We love Five Points South because it refuses to be shackled to a particular scene. Up-and-comers like Avondale, for instance, are the vanguards of a popular new aesthetic, but Five Points is more of a lovable misfit playground. Its commercial center is a collection of places with very specific ideas, each targeting its own subset of customers and patrons. So while the same customer would likely visit Melt and Wasabi Juan’s and Parkside, the same customer would not necessarily frequent Highlands and Ranelli’s and World of Beer.

That’s the way of the residents we know here too: a charming conglomeration of student renters, almost retirees, and young professional preservationists, often on the same street. There’s a certain kind of character that happens when you have an assortment of seemingly dissimilar people living more or less side by side, and we think it’s very special. Before urban renewal was an achievable goal and LIV Birmingham an actual movement, Five Points South had plenty of life in it.

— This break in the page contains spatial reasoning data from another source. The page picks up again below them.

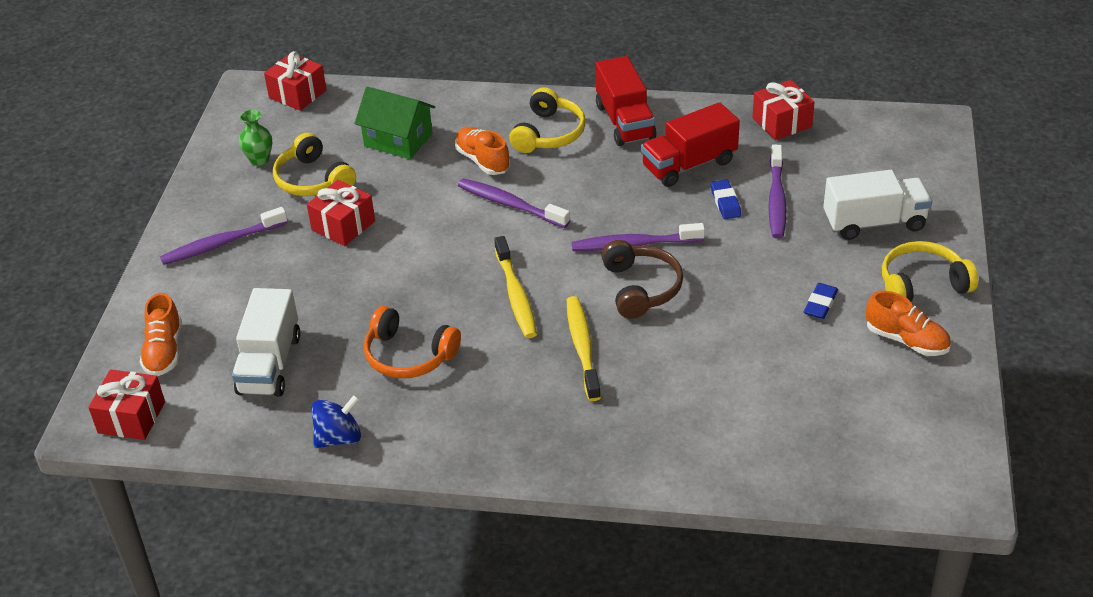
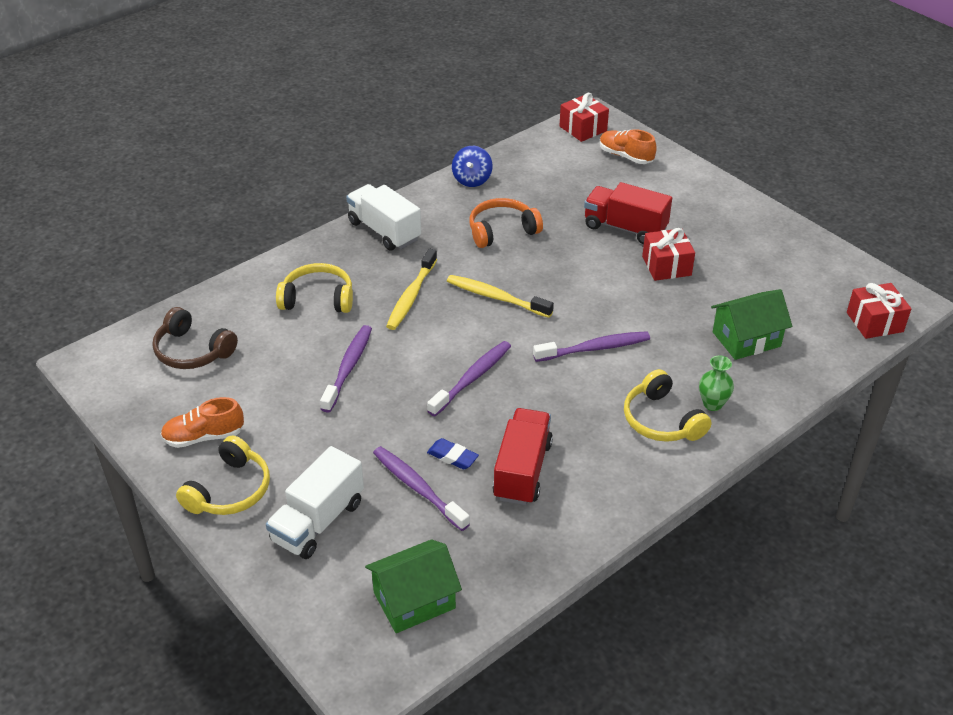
camera: 130 degrees right, 0 degrees up
(222, 243) = (708, 213): purple toothbrush -> purple toothbrush (348, 368)
(259, 160) = (794, 266): green vase -> green vase (712, 404)
(269, 364) = (564, 183): white truck -> white truck (384, 231)
(313, 180) = (739, 277): yellow headphones -> yellow headphones (318, 299)
(483, 161) = (666, 365): orange shoe -> none
(582, 348) = (411, 296): yellow toothbrush -> yellow toothbrush turned 75 degrees clockwise
(625, 122) = (626, 474): red truck -> red truck (625, 228)
(640, 288) = (426, 352): brown headphones -> brown headphones (192, 351)
(782, 123) = (504, 573): red gift -> none
(820, 304) = (291, 423): blue eraser -> none
(858, 143) = (414, 600): none -> green house

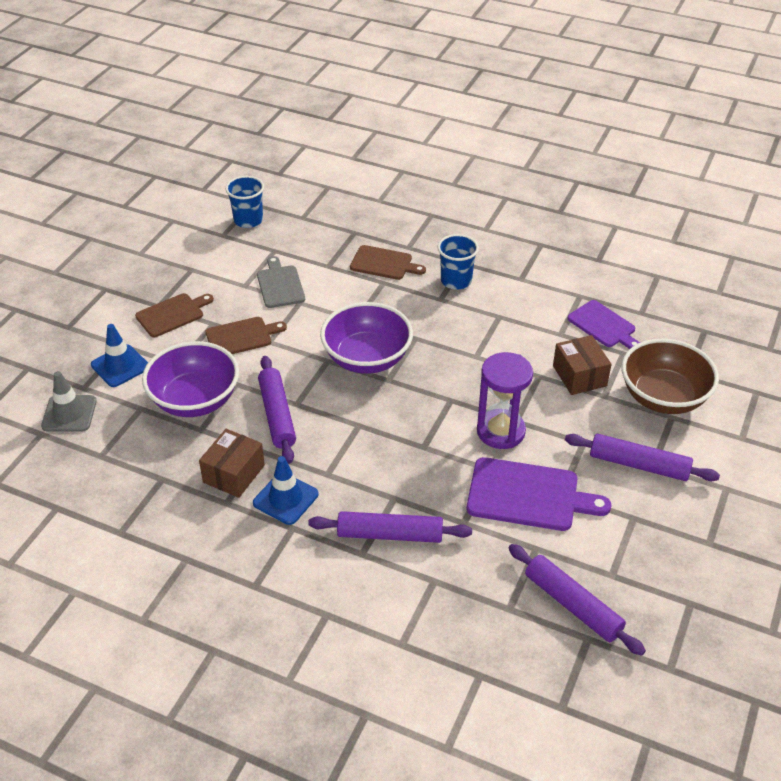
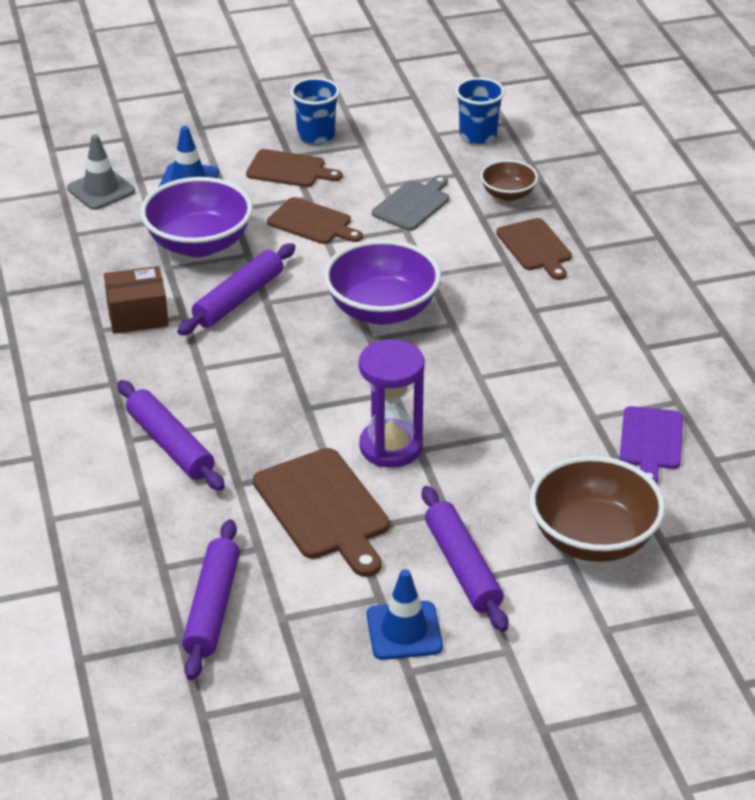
camera: 50 degrees right, 5 degrees down
(285, 498) = (142, 360): blue traffic cone -> blue traffic cone (404, 631)
(321, 243) = (508, 194): none -> brown bowl
(456, 281) = (576, 306): blue cup -> blue cup (316, 135)
(528, 495) = (324, 508): purple cutting board -> brown cutting board
(579, 376) = (545, 462): brown box -> none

In some ways it’s the hardest Birmingham neighborhood to define because there’s such tremendous variability from street to street. Some blocks are mostly single-family and almost suburban while apartment complexes consume others. As in Highland Park, some of the grander homes have been reimagined for accessible multi-family living. It is green and walkable and dog friendly with a few of the rough edges that keep character properties affordable.

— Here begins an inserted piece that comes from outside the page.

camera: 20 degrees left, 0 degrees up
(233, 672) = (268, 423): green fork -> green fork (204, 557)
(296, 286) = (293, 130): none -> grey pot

It’s perhaps the most traditional city neighborhood, with its mix of housing types, its small shops tucked into the residential landscape, and bona fide commercial centers. We also think of Five Points as the most diverse mix of race, income, and ethnicity in the city — thanks in large part to the influence of UAB and the Medical District. In fact, some of Birmingham’s most endearing ethnic food phenomena — 24 hour Mediterranean at Al’s Deli and Grill on 10th Avenue South and prepackaged Indian takeout at Wilson’s Market — are in the neighborhood, no doubt driven by the combination of weird hours and international students a university community fosters.


This is the neighborhood for folks who really embrace the melting pot ideal. If you want a quiet, certain neighborhood with a reliable landscape and predictable sorts of neighbors, this might not be your best fit. If, on the other hand, you loved the energy of living in a freshman dorm, your home might be waiting here.